Opinion
August 8, 1988
Appeal from the Supreme Court, Queens County (Zelman, J.).
Ordered that the judgment is affirmed insofar as appealed from, with costs.
The trial court's finding of the defendant's cruel and inhuman treatment toward the plaintiff is supported in the record and we see no reason to overturn its granting of a divorce on that ground (see, Hessen v Hessen, 33 N.Y.2d 406; Clarkson v Clarkson, 103 A.D.2d 964; Miller v Miller, 104 A.D.2d 1032; Domestic Relations Law § 170).
We find that the trial court's award to the plaintiff of the exclusive possession, title and sole occupancy of the marital residence was proper. A review of the record indicates that the money for the down payment, closing costs and mortgage payments for the house was provided by the plaintiff's father for the benefit of the plaintiff. The testimony established that the defendant was irresponsible with money and contributed little, if any, financial support to the marriage. Based upon the defendant's minimal contribution to the purchase and maintenance of the house (see, Lisetza v Lisetza, 135 A.D.2d 20; Barnes v Barnes, 106 A.D.2d 535), the trial court did not err in awarding sole title to the marital residence to the wife (see, Barnes v Barnes, supra).

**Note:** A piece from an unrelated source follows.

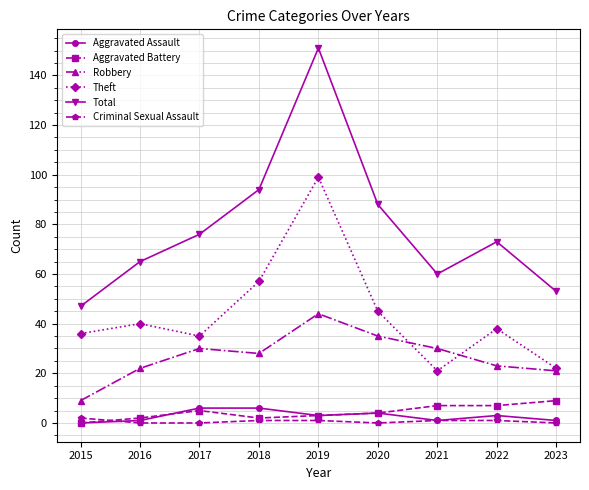

True or false: Total and Robbery cross at least once.

False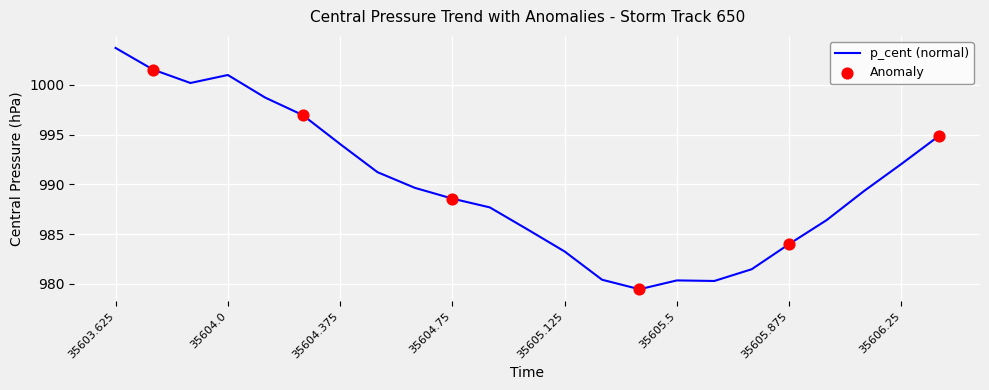

What is the smallest value displayed?

979.5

Although the trial court failed to specifically set forth its reasons for denying the defendant any distribution based on appreciation of the marital residence, the record is sufficient for this court to make a proper determination (see, Blackman v Blackman, 131 A.D.2d 801; Rubin v Rubin, 105 A.D.2d 736). The defendant did not directly or indirectly contribute to the appreciation of the property (see, Price v Price, 113 A.D.2d 299, affd 69 N.Y.2d 8; Billington v Billington, 111 A.D.2d 203; Borg v Borg, 107 A.D.2d 777, lv denied 65 N.Y.2d 606; Rubin v Rubin, 105 A.D.2d 736, supra). No proof of any contributions by the defendant was presented nor did the defendant even allege that he had contributed to the property's appreciation. His appraisal of the property, set forth in his appellate brief only, is dehors the original record and, in any event, is hearsay. It appears that the appreciation was "passive", that is, predicated solely on an improving real estate market. Thus, the trial court properly denied the defendant a share of the appreciation (see, Price v Price, supra; Lisetza v Lisetza, supra; Brennan v Brennan, 103 A.D.2d 48; Conner v Conner, 97 A.D.2d 88).

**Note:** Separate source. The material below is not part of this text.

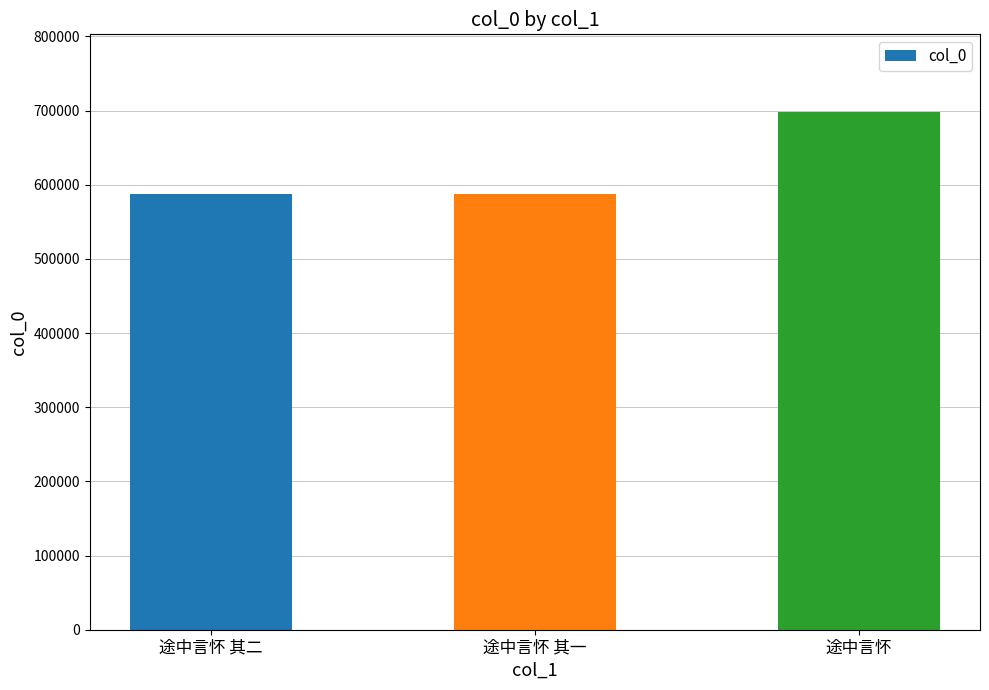

How many distinct data groups are displayed?

1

Finally, we find that the trial court was correct in ordering child support as to both children of the marriage. There is no evidence in the record to support the defendant's contention that the children were emancipated and that his obligation to support them pursuant to Family Court Act § 413 had terminated (see, e.g., Matter of Roe v Doe, 29 N.Y.2d 188, 193; Matter of Drago v Drago, 138 A.D.2d 704; Matter of McCarthy v Braiman, 125 A.D.2d 572). Mollen, P.J., Mangano, Kunzeman and Weinstein, JJ., concur.